Data for this task section start

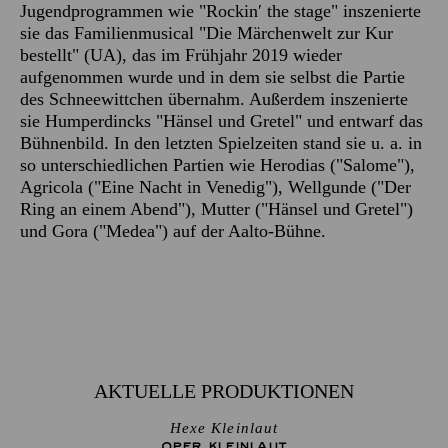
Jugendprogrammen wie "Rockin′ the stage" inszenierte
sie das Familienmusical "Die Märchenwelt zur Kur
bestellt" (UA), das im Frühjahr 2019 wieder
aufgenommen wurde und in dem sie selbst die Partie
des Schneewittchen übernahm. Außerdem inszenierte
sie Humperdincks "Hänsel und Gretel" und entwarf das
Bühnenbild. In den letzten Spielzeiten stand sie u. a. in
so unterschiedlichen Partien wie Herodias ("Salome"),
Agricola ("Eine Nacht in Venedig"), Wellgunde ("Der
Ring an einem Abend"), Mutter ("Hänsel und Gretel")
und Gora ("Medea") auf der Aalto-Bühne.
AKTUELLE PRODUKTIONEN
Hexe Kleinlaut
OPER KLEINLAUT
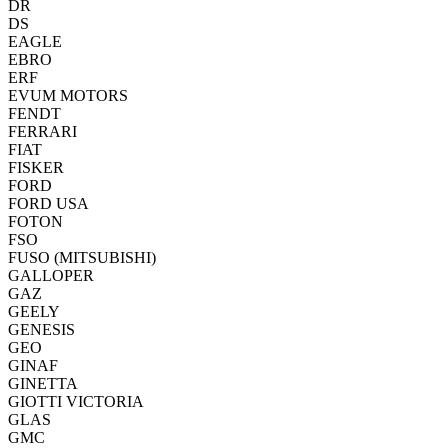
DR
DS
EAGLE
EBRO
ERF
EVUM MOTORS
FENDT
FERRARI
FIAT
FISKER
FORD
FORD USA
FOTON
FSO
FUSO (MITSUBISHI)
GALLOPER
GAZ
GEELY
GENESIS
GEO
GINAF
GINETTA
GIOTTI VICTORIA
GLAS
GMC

Data for this task section end

▶ Task to carry out
Quote only the lines from the one containing "EVUM MOTORS" through the final line of the records, with both ends included.

▶ Answer below
EVUM MOTORS
FENDT
FERRARI
FIAT
FISKER
FORD
FORD USA
FOTON
FSO
FUSO (MITSUBISHI)
GALLOPER
GAZ
GEELY
GENESIS
GEO
GINAF
GINETTA
GIOTTI VICTORIA
GLAS
GMC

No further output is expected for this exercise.